| PASSAGE |
•••

A: You asked, so let me unload here. During my [1989-90] NSC tour, the Agency was still putting out gobs of analytic products that I never read. During the two years I did not read a single [National Intelligence] Estimate. Not one. And except for Gates, I do not know of anyone at the NSC who did. The reason, at least for me, is simple. There was no penalty to be paid for not reading an NIE. It did not cost you anything in terms of getting done the most important policy things you had to get done.
The same goes for your other general audience papers. I got them, but I did not read them. I am sure somebody did, or you would not bother to put them out. Let me grant without hesitation that there is a lot you put out for good reason that has nothing to do with policymakers at my level. I think, however, that you ought to consider the cost--benefit ratios of producing papers that are read mostly by specialists at the desk level at State and Defense, or by policy officials with general interest but no direct say on an issue.
Q: What about the NID [National Intelligence Daily]? I've heard a number of NSC Staff members praise its utility over the years.

•••

| PROBLEM 1 |
Condense the paragraph of the intelligence interview that begins "The same goes for your other general audience papers" into a short bulleted list that keeps its main points.
| PROBLEM 2 |
According to the interview, who is the only person at the NSC the speaker knows of who read National Intelligence Estimates?
| PROBLEM 3 |
Write the next part of the intelligence interview, beginning with the answer to the final question about the NID.

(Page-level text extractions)

•••

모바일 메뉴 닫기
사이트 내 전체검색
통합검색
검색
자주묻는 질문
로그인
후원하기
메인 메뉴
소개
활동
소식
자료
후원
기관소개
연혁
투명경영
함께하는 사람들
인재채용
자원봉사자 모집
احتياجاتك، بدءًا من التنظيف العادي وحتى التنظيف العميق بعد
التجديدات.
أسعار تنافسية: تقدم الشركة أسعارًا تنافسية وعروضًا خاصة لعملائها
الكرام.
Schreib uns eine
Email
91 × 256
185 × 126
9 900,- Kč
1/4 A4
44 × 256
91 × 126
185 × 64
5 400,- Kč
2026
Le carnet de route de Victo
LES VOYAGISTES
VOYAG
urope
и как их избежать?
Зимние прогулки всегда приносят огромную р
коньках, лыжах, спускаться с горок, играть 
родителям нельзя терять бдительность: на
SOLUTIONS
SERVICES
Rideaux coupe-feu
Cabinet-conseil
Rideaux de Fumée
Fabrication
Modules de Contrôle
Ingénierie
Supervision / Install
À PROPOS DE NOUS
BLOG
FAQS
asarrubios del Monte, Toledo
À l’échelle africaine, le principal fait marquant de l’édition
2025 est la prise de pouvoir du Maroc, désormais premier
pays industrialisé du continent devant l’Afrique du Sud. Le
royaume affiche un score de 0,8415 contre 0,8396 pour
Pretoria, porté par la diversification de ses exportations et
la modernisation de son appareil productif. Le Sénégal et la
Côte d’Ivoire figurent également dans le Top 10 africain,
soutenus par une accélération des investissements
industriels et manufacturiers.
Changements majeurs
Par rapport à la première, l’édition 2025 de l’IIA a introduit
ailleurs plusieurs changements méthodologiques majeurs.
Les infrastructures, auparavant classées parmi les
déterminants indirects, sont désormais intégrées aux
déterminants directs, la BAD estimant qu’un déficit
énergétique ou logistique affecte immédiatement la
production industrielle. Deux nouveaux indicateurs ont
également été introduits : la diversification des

•••

| ANSWER 1 |
- The speaker received the agency's other general audience papers but did not read them.
- The speaker assumes someone reads them, or they would not be produced.
- The speaker grants that much of this output serves good purposes unrelated to policymakers at that level.
- The agency should weigh the cost-benefit ratio of papers read mostly by desk-level specialists at State and Defense, or by policy officials with a general interest but no direct say on an issue.

| ANSWER 2 |
Gates.

| ANSWER 3 |
A: Of course, I was interested in the PDB [President's Daily Brief] because President Bush read it. As for the NID, I would spend, literally, 60 seconds a day on it. This was a defensive move. I wanted to know in advance what would likely be leaked to the press by readers in Congress. Other than that, there was, again, no cost to me, no penalty, from not having read the NID.
Q: What did you read, aside from what you commissioned directly from DI analysts?
A: Despite what you hear about policymakers not having time to read, I read a lot. Much of it was press. You have to know how issues are coming across politically to get your job done. Also, cables from overseas for preparing agendas for meetings and sending and receiving messages from my counterparts in foreign governments. Countless versions of policy drafts from those competing for the President's blessing. And dozens of phone calls. Many are a waste of time but have to be answered, again, for policy and political reasons.
Q: Let's turn to what you commissioned from DI analysts.
A: One more minute, please, on what I did not find useful. This is important. My job description called for me to help prepare the President for making policy decisions, including at meetings with foreign counterparts and other officials. One thing the Agency regularly did was send me memos on the strategic and tactical agendas of foreign officials; in effect, what they wanted from the United States. Do you think that after I have spent long weeks shaping the agenda, I have to be told a day or two before the German foreign minister visits Washington why he is coming?
O.K. What did I want from analysts? I want their reading of what is going on in the domestic affairs of country "X" or "Y"--countries the President is planning to visit to advance foreign policy or countries from which we are going to receive important visitors to discuss problems and bilateral strategy, or countries on which, for one reason or another, we feel a need to get US policy into better shape.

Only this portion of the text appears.